“EXTRACTIVE institutions” structured to extract resources from the many by an elite few could not deliver sustainable economic growth, and although SA was seeing a disturbing emergence of such institutions, the fact that there had been such a strong response to “state capture” suggested SA was in no danger of falling into dysfunction.
This was the word from Prof Mthuli Ncube, of Oxford University’s Blavatnik School of Government, who opened the Treasury’s first winter school on public economics in Pretoria on Monday.
The week-long winter school hosts about 90 post-graduate economics students from around SA as well as interns and staff from the Treasury and other government departments.
The winter school, which is being addressed this week by international and local experts, aims to build capacity in government and to provide a forum to analyse the public policy and developmental challenges SA faces.
Ncube’s comments on the strong links between political institutions and economic growth will resonate in a context in which the independence of some of SA’s key institutions have come under attack, most notably in December’s “Nenegate” debacle.

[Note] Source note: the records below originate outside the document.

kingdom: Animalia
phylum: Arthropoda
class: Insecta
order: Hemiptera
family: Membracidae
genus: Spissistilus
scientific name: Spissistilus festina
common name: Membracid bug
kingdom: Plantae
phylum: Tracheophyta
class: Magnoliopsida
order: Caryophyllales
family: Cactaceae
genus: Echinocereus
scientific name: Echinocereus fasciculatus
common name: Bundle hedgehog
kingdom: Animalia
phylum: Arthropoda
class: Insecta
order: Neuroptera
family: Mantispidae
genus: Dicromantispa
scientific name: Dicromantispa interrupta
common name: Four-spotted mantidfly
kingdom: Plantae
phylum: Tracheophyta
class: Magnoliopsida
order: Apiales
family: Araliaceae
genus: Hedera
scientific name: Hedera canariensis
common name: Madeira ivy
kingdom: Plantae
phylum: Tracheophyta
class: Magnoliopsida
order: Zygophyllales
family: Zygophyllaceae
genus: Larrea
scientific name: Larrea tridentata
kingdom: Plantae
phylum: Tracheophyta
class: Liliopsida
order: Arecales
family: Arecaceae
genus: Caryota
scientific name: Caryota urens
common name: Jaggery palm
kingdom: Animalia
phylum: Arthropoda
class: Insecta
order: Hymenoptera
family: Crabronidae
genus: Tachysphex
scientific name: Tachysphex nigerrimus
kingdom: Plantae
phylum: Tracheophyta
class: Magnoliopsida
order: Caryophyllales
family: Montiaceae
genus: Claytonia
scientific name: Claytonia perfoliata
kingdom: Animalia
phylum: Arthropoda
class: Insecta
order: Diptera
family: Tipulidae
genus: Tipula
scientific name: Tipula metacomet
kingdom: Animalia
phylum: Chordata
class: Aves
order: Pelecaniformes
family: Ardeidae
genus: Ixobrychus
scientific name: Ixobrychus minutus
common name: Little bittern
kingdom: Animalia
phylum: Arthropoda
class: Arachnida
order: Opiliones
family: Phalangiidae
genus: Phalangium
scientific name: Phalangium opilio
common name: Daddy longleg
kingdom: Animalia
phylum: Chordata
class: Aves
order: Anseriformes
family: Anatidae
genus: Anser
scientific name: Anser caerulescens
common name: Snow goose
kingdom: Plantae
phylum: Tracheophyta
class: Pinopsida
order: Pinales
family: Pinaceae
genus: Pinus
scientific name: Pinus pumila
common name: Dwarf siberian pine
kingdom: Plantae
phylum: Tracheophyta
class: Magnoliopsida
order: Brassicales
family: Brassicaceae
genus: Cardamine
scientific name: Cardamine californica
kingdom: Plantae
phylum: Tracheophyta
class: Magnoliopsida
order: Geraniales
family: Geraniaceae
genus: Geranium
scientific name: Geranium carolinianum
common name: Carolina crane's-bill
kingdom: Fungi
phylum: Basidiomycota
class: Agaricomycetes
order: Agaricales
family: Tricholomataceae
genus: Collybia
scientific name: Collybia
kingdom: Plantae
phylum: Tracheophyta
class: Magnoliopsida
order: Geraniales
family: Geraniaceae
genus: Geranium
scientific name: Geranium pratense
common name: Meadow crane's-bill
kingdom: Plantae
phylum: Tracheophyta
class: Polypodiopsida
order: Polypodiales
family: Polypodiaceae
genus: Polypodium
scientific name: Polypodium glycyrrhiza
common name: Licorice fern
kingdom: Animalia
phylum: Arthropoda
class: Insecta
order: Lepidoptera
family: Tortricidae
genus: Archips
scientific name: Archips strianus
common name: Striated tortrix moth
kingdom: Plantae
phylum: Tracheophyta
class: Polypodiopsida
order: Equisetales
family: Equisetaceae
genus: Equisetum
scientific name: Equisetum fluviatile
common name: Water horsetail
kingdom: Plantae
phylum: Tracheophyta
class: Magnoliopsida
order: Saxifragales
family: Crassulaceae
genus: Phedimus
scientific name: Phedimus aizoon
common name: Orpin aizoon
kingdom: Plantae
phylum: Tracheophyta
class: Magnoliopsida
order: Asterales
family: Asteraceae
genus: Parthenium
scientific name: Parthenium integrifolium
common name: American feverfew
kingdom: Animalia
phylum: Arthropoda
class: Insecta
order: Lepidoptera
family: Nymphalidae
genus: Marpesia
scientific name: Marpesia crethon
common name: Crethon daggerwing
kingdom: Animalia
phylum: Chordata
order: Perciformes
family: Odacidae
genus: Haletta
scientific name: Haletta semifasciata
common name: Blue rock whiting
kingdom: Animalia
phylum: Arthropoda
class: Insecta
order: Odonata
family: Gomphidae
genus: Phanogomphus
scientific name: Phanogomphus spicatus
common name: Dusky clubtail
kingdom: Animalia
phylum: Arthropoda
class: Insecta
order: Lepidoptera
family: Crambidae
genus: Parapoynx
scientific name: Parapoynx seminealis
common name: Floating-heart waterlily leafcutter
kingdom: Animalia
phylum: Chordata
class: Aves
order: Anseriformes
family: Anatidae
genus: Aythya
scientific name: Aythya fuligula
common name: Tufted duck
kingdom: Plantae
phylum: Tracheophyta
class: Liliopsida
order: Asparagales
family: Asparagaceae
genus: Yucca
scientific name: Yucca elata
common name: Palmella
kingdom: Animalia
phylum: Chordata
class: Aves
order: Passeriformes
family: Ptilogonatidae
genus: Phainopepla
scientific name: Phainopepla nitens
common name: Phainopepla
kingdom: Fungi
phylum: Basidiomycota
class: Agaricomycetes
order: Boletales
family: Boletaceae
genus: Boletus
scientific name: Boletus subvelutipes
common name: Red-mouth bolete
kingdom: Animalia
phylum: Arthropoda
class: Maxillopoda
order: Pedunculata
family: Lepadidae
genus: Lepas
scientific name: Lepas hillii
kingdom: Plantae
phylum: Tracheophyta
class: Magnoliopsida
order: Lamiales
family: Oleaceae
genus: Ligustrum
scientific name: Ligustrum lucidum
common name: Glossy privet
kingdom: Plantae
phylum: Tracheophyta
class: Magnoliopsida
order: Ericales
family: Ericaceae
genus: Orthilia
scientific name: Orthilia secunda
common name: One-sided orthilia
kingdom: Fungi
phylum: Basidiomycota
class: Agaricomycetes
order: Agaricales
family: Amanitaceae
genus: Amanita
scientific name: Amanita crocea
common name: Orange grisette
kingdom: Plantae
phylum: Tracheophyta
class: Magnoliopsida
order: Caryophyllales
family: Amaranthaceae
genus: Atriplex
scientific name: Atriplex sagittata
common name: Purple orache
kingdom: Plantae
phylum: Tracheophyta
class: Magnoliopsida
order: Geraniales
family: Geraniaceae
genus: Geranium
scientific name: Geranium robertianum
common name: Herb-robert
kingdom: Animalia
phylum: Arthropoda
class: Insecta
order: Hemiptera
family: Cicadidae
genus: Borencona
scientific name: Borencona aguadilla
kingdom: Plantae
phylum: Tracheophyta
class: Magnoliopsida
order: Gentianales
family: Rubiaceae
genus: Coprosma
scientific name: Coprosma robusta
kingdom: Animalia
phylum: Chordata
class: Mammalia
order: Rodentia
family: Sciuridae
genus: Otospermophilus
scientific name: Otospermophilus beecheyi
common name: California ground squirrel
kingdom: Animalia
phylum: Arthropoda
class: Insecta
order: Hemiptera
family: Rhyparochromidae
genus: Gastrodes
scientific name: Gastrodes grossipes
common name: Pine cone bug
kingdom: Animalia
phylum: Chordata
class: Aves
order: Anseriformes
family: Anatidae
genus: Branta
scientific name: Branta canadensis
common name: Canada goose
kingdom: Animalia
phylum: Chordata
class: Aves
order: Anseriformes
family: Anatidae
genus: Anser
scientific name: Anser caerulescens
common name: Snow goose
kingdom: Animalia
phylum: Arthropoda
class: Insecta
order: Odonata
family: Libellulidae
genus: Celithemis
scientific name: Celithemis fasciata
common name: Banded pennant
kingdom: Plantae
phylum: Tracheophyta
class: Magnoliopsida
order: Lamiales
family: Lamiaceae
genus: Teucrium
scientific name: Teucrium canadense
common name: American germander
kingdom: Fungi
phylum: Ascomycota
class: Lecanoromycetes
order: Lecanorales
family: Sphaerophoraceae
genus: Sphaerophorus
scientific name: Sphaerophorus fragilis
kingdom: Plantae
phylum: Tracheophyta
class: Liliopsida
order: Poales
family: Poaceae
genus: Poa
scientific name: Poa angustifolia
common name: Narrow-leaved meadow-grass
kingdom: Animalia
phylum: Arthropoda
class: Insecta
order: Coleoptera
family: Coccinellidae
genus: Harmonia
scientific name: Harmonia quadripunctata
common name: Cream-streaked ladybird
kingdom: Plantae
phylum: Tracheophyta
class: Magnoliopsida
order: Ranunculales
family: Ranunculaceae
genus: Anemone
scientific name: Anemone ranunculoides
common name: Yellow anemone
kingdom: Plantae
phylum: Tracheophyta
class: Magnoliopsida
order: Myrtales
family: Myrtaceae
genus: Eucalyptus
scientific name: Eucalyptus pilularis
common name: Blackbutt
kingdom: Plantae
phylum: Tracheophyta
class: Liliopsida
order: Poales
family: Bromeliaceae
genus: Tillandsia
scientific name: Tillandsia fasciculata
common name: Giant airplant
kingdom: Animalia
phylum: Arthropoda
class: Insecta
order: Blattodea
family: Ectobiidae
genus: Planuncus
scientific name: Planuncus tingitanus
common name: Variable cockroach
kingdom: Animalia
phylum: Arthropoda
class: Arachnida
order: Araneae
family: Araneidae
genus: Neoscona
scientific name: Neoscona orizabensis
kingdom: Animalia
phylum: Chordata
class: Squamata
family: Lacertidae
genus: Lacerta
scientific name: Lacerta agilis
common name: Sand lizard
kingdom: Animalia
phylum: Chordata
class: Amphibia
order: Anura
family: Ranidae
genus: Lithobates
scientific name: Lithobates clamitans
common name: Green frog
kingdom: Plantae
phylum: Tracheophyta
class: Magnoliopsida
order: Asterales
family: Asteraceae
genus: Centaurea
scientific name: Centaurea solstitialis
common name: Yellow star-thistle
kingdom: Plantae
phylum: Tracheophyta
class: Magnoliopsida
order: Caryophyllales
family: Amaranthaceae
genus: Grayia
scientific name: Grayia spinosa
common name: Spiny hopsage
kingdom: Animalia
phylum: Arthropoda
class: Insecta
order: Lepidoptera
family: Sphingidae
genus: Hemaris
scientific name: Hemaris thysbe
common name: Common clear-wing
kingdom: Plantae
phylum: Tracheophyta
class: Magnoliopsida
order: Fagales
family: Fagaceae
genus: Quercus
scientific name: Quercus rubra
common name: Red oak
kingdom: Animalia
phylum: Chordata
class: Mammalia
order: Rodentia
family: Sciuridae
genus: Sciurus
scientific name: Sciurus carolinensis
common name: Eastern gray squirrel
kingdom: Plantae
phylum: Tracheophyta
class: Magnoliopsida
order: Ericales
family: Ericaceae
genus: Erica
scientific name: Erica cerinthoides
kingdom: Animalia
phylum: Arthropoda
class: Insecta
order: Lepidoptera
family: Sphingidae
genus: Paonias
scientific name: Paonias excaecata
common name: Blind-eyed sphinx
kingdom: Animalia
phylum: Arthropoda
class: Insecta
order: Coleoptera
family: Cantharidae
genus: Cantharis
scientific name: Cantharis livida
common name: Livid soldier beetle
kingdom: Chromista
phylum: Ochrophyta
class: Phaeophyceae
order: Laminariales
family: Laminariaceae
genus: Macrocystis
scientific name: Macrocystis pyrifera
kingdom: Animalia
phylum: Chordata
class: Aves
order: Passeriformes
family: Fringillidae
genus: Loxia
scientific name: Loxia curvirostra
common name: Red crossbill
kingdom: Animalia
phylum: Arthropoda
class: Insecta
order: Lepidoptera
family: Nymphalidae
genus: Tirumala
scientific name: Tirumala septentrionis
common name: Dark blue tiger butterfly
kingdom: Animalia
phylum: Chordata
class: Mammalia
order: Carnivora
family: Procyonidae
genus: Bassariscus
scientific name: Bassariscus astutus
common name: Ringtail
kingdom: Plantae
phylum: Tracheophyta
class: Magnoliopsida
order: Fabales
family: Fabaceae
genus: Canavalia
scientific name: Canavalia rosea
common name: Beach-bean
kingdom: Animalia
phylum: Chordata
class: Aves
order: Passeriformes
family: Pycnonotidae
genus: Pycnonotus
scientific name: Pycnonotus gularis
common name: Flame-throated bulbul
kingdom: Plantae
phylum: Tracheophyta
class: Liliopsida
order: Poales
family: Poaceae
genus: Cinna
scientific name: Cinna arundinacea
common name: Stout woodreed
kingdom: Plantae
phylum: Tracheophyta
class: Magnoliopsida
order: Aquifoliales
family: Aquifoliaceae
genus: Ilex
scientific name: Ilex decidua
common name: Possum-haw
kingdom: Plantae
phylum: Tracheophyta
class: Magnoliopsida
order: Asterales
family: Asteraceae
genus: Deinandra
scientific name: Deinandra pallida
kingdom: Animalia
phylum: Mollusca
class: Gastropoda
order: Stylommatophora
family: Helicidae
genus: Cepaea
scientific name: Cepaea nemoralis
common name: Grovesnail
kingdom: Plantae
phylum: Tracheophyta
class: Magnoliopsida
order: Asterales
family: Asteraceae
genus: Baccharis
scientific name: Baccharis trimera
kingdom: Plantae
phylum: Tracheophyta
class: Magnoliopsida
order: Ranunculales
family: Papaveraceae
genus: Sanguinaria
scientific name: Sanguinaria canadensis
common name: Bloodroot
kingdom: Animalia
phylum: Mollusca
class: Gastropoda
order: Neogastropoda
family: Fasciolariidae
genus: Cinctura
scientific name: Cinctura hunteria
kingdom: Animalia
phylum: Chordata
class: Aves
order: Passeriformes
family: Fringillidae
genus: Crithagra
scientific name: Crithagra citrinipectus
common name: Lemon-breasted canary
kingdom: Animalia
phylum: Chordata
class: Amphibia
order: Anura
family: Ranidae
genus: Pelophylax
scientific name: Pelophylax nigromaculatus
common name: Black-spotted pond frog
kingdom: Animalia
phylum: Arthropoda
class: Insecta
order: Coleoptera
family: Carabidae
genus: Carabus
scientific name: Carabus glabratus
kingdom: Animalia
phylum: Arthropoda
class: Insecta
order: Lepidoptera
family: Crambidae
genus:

Ncube said “inclusive” economic institutions were those that could create a level playing field, ensuring rules of the game that created economic opportunities for all, so encouraging investment and providing incentives for economic growth.
By contrast “extractive’ institutions did not protect property rights nor provide incentives for economic growth. They could deliver growth but not on a sustainable basis because they stifled innovation and created political instability as groups vied for political power, which conferred economic power.
SA did not yet have fully inclusive institutions and the cost of doing business was still too high, said Ncube.
The relatively small size of the informal sector in SA suggested something was wrong with SA’s economic institutions — it was easier to open a business in Rwanda than SA. Ncube also said SA’s black economic empowerment had not worked well and there was a need for a much greater focus on entrepreneurship.
Commenting on Brexit, he said it had negatives and positives for SA. While the decline in UK growth would affect SA’s growth, SA could craft stronger bilateral trade relations with the UK, and the repricing by capital markets of UK risk had made emerging markets such as SA look better.
Among the other speakers, national planning commissioner and Stellenbosch University Prof Mohammad Karaan said evidence showed that agriculture could play an important role in a modernising economy and the potential in SA was to develop more export-oriented agriculture, in areas under irrigation.
SA had 1.5-million hectares under irrigation and should bring another 500,000ha, with the potential for significant job creation.
He cautioned that SA’s land reform programme had been a “dismal failure”, with R70bn spent on land reform by 2014-15 but 90% of those failing. A new approach was needed.
SA’s land tenure system needed to be fixed, to allow more secure tenure that would enable an investment-friendly agricultural sector. Other impediments to investment in agriculture that SA needed to address included policy inconsistency and the capacity of the state, Karaan said.